The differential diagnosis of chromoblastomycosis should include infectious and noninfectious causes that can appear clinically similar. Infectious causes that appear similar and should be considered include: Fungal: Lobomycosis, Pheohyphomycosis, Eumycetoma, Blastomycosis, Coccidioidomycosis, Sporotrichosis, Majocchi granuloma, Paracoccidiomycosis) Bacterial: Tuberculosis, Actinomycetoma, Botryomycosis, Syphilis, Yaws, Nontuberculous mycobacterial infection Viral: Verruca vulgaris, Papilloma Protozoan: Leishmaniasis, Rhinosporidiosis Helminth: Filariasis Alga: Protothecosis [26] Noninfectious causes should also be considered due to similar clinical appearance or due to complications of chromoblastomycosis, including: Melanoma Squamous cell carcinoma (eg, keratoacanthoma) Keloid Sarcoidosis Podoconiosis Systemic lupus erythematosus [26]

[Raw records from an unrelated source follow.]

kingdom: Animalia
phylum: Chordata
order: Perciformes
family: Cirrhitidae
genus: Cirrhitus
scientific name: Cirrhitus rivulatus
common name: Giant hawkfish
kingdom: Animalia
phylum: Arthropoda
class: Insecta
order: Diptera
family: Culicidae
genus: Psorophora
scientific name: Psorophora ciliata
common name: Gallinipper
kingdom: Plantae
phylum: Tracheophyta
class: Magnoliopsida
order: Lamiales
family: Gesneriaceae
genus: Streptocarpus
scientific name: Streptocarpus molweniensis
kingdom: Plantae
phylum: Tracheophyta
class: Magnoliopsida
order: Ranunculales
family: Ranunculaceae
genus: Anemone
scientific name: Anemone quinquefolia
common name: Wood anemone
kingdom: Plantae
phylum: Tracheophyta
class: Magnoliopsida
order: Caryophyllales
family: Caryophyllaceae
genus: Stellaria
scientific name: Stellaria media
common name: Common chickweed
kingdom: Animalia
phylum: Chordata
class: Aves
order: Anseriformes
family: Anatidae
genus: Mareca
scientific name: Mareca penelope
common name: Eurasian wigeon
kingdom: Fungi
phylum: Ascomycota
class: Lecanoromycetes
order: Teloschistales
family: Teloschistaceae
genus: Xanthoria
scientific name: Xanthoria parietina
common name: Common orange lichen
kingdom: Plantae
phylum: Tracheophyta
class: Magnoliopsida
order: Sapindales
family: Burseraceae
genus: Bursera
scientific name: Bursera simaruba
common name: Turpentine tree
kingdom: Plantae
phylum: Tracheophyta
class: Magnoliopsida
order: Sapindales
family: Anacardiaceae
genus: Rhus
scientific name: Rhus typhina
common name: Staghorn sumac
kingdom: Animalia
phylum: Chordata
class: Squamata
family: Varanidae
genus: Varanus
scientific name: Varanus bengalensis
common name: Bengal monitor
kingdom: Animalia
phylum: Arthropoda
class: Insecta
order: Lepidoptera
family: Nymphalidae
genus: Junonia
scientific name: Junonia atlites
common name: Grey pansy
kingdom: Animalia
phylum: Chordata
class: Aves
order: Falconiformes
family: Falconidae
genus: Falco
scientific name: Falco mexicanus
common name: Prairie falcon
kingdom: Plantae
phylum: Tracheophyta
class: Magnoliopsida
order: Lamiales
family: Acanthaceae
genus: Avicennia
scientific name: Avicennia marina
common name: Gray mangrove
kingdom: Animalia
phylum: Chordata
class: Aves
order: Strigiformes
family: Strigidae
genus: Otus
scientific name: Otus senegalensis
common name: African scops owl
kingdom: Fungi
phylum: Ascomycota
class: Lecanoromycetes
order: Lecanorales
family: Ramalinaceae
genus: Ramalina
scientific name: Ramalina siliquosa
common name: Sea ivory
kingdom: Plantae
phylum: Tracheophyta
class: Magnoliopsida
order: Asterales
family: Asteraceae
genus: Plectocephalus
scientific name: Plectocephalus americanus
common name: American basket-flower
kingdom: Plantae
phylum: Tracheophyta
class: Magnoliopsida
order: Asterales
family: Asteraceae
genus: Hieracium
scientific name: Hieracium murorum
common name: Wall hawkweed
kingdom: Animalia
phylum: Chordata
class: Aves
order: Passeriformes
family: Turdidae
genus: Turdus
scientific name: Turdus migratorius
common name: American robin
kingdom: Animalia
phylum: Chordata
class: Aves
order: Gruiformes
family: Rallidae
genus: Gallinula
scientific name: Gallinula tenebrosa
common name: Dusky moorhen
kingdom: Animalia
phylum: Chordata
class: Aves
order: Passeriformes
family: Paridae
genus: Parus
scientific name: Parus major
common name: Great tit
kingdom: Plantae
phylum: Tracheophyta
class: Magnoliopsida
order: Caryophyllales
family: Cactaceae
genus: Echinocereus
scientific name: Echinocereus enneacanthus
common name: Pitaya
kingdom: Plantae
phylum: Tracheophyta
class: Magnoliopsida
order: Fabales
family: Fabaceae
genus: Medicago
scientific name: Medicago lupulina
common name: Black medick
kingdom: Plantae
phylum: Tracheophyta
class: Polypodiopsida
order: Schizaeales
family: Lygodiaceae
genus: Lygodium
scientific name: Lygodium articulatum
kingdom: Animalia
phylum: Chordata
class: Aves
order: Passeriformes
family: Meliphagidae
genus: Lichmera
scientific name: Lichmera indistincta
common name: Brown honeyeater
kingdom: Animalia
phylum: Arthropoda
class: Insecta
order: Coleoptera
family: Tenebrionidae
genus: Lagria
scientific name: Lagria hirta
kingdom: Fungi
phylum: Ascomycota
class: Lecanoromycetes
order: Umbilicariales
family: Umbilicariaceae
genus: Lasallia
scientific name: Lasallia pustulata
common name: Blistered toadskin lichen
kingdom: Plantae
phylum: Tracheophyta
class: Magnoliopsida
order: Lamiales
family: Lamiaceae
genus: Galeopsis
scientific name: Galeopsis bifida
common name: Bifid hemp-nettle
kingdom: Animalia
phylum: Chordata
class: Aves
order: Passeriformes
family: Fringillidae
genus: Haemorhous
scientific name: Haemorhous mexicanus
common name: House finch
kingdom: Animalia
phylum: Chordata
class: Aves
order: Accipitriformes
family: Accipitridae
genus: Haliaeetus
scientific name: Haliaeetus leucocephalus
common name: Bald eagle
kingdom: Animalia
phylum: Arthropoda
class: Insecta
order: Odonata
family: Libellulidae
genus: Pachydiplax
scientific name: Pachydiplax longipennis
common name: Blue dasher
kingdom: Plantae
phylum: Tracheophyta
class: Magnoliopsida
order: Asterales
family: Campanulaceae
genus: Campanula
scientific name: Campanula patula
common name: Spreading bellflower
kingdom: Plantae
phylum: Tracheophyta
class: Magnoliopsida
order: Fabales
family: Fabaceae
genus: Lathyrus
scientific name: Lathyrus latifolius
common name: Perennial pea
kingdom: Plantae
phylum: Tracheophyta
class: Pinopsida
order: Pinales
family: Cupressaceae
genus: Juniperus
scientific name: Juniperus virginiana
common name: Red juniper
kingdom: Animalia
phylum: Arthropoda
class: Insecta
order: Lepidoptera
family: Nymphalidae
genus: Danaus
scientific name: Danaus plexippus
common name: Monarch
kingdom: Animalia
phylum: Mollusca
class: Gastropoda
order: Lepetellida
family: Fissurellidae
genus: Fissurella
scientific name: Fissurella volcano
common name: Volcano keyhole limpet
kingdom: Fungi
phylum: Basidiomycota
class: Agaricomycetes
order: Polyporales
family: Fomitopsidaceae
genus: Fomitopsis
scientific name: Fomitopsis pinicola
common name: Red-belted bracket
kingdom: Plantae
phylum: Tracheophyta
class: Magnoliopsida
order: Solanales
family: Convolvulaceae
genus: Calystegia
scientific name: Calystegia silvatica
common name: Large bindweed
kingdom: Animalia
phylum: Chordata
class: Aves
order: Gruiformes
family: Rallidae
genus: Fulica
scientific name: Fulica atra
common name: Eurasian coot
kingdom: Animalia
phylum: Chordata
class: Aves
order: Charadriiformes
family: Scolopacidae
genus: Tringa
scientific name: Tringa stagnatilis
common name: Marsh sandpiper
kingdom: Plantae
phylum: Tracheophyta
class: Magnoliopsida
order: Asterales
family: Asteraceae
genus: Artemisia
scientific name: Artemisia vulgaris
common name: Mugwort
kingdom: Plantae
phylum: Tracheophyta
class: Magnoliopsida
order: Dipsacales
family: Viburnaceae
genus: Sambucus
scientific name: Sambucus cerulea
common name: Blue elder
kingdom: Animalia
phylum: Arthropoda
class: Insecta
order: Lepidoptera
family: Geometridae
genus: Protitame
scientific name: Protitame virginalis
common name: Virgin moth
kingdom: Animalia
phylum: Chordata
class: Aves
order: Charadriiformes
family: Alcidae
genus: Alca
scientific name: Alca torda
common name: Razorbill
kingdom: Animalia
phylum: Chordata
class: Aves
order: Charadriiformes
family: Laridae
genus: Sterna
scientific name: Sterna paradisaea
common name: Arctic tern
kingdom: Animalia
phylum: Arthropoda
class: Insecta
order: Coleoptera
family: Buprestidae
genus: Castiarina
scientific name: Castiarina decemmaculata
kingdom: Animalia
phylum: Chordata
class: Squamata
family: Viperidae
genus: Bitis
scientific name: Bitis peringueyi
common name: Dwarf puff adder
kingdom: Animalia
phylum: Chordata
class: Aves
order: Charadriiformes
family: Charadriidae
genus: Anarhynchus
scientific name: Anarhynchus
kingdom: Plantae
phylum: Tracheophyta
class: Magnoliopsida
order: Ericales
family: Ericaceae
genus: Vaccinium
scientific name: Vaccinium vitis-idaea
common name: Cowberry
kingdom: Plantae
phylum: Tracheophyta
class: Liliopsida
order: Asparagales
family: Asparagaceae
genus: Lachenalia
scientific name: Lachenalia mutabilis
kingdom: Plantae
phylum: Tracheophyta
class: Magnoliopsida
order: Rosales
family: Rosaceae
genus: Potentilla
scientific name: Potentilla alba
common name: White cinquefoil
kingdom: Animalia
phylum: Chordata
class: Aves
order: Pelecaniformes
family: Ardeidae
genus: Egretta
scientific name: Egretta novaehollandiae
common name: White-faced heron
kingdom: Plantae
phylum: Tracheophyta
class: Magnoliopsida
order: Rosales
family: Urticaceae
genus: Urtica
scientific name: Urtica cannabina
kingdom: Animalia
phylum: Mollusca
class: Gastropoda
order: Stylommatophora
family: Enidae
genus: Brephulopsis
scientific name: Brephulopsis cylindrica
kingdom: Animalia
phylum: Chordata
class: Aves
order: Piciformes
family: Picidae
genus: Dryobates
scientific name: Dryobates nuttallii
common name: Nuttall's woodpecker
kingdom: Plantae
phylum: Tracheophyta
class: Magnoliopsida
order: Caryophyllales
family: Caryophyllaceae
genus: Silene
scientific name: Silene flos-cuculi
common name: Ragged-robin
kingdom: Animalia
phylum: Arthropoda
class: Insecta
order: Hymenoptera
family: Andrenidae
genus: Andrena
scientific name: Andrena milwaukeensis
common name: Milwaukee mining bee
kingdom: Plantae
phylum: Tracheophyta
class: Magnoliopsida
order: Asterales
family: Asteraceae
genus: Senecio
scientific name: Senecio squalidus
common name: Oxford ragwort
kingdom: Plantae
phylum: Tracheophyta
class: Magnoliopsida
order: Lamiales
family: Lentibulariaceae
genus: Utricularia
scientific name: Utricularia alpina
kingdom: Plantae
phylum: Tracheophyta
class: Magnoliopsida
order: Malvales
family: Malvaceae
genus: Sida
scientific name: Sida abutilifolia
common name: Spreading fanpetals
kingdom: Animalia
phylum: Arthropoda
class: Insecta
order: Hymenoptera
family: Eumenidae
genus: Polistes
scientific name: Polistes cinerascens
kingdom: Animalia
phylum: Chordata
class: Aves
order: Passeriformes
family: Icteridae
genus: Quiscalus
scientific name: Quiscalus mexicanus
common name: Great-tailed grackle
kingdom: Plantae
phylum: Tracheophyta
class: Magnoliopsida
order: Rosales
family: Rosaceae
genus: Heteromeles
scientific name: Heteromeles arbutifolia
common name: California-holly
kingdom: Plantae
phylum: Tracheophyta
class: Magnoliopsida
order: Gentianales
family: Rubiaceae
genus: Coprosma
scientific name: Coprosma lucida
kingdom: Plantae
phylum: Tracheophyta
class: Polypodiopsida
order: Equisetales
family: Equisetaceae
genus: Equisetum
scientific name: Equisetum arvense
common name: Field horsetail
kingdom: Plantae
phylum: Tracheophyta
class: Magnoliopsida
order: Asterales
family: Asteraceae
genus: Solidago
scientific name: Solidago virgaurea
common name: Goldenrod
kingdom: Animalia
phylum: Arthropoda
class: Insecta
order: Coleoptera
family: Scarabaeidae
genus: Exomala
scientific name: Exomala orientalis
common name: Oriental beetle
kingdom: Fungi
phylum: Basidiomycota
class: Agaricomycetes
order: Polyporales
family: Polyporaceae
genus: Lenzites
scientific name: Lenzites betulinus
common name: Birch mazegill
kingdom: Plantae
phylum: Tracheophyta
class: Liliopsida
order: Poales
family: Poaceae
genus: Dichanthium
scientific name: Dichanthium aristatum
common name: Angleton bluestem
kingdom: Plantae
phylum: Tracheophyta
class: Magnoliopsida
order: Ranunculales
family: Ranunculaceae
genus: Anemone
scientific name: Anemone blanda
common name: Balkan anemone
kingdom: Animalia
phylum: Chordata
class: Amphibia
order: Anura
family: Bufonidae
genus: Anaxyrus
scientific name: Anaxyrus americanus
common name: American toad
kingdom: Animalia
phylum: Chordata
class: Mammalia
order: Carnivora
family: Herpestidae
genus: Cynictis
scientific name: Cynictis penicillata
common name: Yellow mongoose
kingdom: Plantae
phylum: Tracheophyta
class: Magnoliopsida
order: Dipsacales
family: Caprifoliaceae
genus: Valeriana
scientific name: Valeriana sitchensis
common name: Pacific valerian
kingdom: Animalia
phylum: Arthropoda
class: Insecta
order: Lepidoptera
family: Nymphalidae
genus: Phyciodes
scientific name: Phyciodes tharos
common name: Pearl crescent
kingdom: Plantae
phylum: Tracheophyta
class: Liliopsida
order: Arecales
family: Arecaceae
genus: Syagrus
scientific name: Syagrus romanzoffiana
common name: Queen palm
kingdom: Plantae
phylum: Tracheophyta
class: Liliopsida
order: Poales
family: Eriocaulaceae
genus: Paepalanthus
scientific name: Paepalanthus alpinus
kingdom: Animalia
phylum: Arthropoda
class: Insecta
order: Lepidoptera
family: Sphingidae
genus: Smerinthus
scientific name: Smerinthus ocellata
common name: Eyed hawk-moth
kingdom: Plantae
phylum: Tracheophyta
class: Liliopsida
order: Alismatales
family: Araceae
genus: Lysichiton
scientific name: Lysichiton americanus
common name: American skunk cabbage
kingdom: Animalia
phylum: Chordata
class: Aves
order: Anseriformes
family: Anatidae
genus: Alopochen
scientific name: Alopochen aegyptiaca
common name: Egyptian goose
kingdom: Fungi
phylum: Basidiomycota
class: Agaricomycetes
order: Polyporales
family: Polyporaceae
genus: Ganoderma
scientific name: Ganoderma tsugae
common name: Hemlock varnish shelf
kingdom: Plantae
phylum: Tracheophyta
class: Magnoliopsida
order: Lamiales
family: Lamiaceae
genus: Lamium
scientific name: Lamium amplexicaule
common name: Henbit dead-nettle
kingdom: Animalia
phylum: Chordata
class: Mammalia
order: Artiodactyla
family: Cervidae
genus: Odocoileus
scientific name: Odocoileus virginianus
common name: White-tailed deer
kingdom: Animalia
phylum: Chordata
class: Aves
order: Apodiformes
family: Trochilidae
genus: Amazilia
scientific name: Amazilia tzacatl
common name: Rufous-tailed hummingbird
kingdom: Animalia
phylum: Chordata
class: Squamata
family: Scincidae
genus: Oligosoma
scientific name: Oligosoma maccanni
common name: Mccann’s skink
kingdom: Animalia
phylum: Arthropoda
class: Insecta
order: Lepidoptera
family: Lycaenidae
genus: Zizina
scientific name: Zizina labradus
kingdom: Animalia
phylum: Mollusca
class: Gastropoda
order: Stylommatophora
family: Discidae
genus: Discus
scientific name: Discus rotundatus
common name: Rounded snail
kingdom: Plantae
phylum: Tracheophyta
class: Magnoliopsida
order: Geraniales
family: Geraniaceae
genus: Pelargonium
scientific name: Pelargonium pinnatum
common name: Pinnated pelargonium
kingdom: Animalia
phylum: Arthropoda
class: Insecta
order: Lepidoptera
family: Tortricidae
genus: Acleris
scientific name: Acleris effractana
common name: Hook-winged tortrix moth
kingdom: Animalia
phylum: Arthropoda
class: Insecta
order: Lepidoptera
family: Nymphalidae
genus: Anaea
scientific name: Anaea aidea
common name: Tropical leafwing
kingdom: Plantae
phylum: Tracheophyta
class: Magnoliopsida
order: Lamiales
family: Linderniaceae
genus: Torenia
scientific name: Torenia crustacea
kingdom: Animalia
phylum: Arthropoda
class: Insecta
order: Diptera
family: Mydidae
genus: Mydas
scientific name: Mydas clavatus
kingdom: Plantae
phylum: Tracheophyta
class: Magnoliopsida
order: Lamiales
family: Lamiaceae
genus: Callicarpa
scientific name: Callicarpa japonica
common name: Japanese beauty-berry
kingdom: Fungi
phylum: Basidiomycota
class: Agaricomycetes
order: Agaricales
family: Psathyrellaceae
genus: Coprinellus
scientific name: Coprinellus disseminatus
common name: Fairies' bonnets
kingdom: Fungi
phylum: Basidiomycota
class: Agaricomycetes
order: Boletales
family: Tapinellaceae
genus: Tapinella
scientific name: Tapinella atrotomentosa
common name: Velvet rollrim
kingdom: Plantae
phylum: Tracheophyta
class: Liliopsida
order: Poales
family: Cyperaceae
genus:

Although treatable, there are many cases refractory to treatment; therefore, early intervention with regular follow-up is essential to reduce morbidity and mortality. Because there is rare internal organ involvement and the disease remains mostly cutaneous, there is less likely to be mortality due to the disease, except in certain cases, such as those with disseminated disease.[26] Without treatment, complications are likely to occur, and with treatment, monitoring must be performed to observe patients for adverse effects of treatment (eg, hepatotoxicity).

The most common complications of chromoblastomycosis include scarring (especially atrophic scarring), disabling tissue fibrosis (which could lead to ectropion or joint immobility), ulceration, secondary bacterial infection, lymphatic spread in a sporotrichoid pattern, and lymphedema resulting in elephantiasis.[9][26] There have been rare, documented cases of malignant transformation of chromoblastomycosis to squamous cell carcinoma and other rare cases of disseminated diseases, though this is unlikely as compared with other dematiaceous fungi.[95][96][97]

Patients should receive significant education on the prevention of chromoblastomycosis. Avoidance of cutaneous trauma in endemic areas is essential, and wearing protective equipment is important if individuals work outdoors or are engaged in outdoor recreation.[26] However, many patients susceptible to chromoblastomycosis live in low-resource settings with high temperatures, so reasonable planning should be discussed with manageable patients. Vaccination studies are limited, and no commercial vaccine exists for chromoblastomycosis.[26] During treatment, patients should be educated on the expected treatment course ( which may be lengthy with multiple treatments) to ensure patient compliance with treatment. Discussion on the myriad adverse effects of treatment medications should be discussed thoroughly, and any drug-drug interactions should be discussed.

Chromoblastomycosis is a rare fungal infection and is best managed by an interprofessional team that includes an infectious disease consultant, surgeon, emergency department physician, wound care nurse, dermatologist, and an internist. Chromoblastomycosis is a chronic granulomatous infection of the skin and subcutaneous tissue caused by several different dematiaceous fungi (brown pigment-producing), resulting in the formation of slow-growing, warty plaques, cauliflower-like lesions that may ulcerate.[98][99][100] The prognosis depends on lesion size and extent. The clinician can excise single small lesions followed by antifungal therapy. Oral antifungal agents alone are an alternative approach if surgery is not feasible or the disease is advanced.[27][101]